文書抜粋
--*--

たかしま 僕自身、日常が一番好きっていうタイプなんですよ。
── うん。
たかしま 日々、散歩したりとか、
のんびり絵を描いてるっていう
日常が大好きなタイプで。
ですから、そういうところが
反映されてるのかもしれないですね。

▲501話「雲がご立腹?」より
── たかしまさん、前のロングインタビューで、
実は波乱万丈だったってことが
わかりましたけど(笑)。
一同 (笑)。
たかしま そうですね。あのインタビューは僕の、
もう何年も付き合ってた
知り合いとかも読んでくれて、
びっくりしてました。
── 言ってなかったんですね。
たかしま あんまり、そうですね。
── 言わないですよね、そんなに、別にね。
たかしま 言われてみれば、
話してなかったりしたことも多くて。
── 「俺、実はさ」
みたいなこと、
いまさら、言わないですよね。
すみません、つまびらかにしてしまって。
たかしま いえいえ。
── たかしまさんそのものなんでしょうね、
「ブタフィーヌさん」の世界って。
だからこう、嘘がないというか、
無理なこじつけはないし、
かといって「練り上げた巧妙な伏線」
でもないんですよ。
たかしま はい。
── すごく巧妙に寄木細工のように張り巡らす
伏線とは違うけど、
結果的にすごくいっぱい伏線があって、
へえ〜、そうだったんだ!

--*--

資料に関する設問
A – 文書抜粋において、たかしまさんが大好きだと述べているのは、日々どのようなことをして過ごす日常ですか。
B – 以下の行のうち、文字列「Saint」を含むものをすべて抜き出してください。大文字と小文字は区別されます。

--*--

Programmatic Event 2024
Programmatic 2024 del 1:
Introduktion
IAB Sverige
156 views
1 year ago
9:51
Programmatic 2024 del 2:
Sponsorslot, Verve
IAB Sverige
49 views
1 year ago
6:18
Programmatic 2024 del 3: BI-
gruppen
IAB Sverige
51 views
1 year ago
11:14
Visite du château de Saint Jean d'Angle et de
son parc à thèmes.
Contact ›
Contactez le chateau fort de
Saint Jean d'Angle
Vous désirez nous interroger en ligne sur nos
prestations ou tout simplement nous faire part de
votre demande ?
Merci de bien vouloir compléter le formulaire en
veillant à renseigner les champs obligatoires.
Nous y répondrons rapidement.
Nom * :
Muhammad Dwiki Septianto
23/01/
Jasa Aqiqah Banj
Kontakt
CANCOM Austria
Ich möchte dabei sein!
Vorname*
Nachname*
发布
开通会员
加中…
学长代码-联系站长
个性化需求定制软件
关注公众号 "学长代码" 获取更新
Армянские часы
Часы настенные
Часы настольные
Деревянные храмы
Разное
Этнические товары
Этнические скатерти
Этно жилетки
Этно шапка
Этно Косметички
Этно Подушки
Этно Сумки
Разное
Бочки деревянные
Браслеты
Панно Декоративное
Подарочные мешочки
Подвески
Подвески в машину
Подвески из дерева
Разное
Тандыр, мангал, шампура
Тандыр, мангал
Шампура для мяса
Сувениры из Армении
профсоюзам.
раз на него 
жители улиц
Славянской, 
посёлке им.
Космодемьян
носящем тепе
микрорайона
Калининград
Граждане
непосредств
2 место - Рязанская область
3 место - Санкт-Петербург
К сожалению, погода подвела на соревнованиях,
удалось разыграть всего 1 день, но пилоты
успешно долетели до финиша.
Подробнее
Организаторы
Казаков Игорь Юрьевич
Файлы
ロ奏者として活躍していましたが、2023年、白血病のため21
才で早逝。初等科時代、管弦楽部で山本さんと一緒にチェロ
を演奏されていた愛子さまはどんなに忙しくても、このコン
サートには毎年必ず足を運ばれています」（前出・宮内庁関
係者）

--*--

解答一覧
A – 散歩したり、のんびり絵を描いたりする日常です。

B –
Visite du château de Saint Jean d'Angle et de
Saint Jean d'Angle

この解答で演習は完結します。